Activity list |
[A] Answer these questions from the paperwork post:
(i) Which attempt does the writer hope will be the charm?
(ii) The letters have errors beyond a flawless standard. Name two of those errors.
(iii) What label does the writer accept as "close enough"?
[B] Reproduce the paperwork post word for word, starting at "Also this is" and ending at "on the paper.".

------ Extract to read ------

Third time is the charm hopefully.
But also I am just. The number of hoops I am having to jump through just to get paperwork filled out correctly is fucking ridiculous.
Also this is not even a make sure the letters are flawless standard. It's not even counting how the letters have some factual errors or have the same sentence two times in a row or are clearly the person did not even make a skimming attempt at proofreading this because half the sentences are absolute nonsense. Like this is just. Things that do not meet the requirements and would get it rejected. Sure you can have my "they/them gender identity" it's close enough I don't care please put your signature on the paper.

------ Information ------

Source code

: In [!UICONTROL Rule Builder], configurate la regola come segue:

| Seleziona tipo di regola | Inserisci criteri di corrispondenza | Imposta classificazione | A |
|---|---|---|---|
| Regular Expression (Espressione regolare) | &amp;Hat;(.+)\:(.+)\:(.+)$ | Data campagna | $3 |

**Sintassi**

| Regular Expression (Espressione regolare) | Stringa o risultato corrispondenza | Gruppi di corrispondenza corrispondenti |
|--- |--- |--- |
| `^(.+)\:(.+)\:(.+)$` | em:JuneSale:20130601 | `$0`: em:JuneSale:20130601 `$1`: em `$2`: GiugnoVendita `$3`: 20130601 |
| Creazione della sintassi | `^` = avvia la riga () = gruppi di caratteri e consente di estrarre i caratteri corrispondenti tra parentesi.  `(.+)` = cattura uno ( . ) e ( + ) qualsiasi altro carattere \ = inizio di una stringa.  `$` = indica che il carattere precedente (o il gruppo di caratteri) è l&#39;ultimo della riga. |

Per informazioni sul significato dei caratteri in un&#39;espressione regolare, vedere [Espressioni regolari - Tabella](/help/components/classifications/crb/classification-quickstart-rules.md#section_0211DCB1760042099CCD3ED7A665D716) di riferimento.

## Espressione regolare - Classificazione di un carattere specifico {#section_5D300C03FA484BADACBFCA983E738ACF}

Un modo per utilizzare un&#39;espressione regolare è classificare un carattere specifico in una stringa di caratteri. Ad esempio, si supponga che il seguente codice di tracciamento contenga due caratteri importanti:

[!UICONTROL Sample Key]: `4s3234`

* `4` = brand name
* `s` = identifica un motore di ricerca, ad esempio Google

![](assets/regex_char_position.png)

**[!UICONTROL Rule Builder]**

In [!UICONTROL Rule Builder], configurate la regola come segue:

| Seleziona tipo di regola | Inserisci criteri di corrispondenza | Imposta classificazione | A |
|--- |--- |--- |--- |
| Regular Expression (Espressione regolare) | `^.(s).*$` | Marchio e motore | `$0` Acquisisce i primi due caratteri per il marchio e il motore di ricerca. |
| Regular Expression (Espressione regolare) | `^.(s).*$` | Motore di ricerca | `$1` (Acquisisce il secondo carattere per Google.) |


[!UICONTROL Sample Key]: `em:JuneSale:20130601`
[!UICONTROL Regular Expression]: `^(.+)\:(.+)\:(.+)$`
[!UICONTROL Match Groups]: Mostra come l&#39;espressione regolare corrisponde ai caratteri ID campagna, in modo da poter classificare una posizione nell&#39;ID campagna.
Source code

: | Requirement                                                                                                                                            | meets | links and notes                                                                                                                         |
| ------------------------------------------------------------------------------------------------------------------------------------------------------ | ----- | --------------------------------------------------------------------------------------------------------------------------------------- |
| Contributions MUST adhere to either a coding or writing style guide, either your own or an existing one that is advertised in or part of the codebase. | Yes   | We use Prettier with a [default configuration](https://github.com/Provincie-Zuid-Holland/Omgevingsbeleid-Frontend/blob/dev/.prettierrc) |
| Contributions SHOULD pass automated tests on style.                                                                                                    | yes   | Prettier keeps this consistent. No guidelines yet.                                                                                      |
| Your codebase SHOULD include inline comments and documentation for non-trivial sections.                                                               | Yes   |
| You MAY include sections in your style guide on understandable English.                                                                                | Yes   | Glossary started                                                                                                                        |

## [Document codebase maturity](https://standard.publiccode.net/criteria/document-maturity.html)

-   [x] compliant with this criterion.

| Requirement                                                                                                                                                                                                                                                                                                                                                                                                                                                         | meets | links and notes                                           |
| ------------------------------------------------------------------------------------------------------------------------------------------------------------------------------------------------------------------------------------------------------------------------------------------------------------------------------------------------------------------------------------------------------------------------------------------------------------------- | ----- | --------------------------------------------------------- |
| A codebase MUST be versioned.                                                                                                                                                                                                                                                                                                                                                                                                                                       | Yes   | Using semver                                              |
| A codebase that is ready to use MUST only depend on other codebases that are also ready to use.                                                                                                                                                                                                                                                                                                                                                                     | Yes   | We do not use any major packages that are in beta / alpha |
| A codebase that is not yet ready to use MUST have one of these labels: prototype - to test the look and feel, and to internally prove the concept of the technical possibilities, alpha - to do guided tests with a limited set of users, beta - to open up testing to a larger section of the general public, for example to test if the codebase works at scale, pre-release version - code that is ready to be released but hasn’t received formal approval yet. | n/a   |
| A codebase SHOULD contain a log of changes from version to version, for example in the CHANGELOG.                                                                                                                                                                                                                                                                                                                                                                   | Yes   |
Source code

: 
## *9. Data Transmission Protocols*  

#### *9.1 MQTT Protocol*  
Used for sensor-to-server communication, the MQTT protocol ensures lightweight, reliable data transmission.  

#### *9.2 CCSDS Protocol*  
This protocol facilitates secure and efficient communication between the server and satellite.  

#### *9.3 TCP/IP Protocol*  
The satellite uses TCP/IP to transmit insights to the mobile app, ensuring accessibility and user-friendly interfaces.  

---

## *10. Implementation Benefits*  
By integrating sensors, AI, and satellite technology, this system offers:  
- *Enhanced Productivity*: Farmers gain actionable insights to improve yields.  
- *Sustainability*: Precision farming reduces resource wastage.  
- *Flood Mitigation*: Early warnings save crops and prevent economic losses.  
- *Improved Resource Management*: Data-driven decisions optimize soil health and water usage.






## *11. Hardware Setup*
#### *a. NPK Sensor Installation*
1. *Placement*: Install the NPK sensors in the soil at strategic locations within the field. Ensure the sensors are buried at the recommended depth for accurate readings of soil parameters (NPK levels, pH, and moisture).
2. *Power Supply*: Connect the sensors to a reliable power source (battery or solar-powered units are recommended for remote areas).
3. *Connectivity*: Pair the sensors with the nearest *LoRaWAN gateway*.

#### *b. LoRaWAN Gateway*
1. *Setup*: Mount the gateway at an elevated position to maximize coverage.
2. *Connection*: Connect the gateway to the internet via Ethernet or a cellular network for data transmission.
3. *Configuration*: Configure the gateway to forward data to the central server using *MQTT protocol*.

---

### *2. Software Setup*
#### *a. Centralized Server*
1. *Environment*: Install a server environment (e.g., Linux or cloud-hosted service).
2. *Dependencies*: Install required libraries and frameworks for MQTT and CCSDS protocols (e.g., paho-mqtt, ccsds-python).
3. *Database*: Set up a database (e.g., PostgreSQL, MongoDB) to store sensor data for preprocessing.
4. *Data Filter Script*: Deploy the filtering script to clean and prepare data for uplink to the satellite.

------

Solved tasks |
[A]
(i) The third time.
(ii) Any two of: some factual errors; the same sentence two times in a row; half the sentences are absolute nonsense.
(iii) "they/them gender identity"

[B]
Also this is not even a make sure the letters are flawless standard. It's not even counting how the letters have some factual errors or have the same sentence two times in a row or are clearly the person did not even make a skimming attempt at proofreading this because half the sentences are absolute nonsense. Like this is just. Things that do not meet the requirements and would get it rejected. Sure you can have my "they/them gender identity" it's close enough I don't care please put your signature on the paper.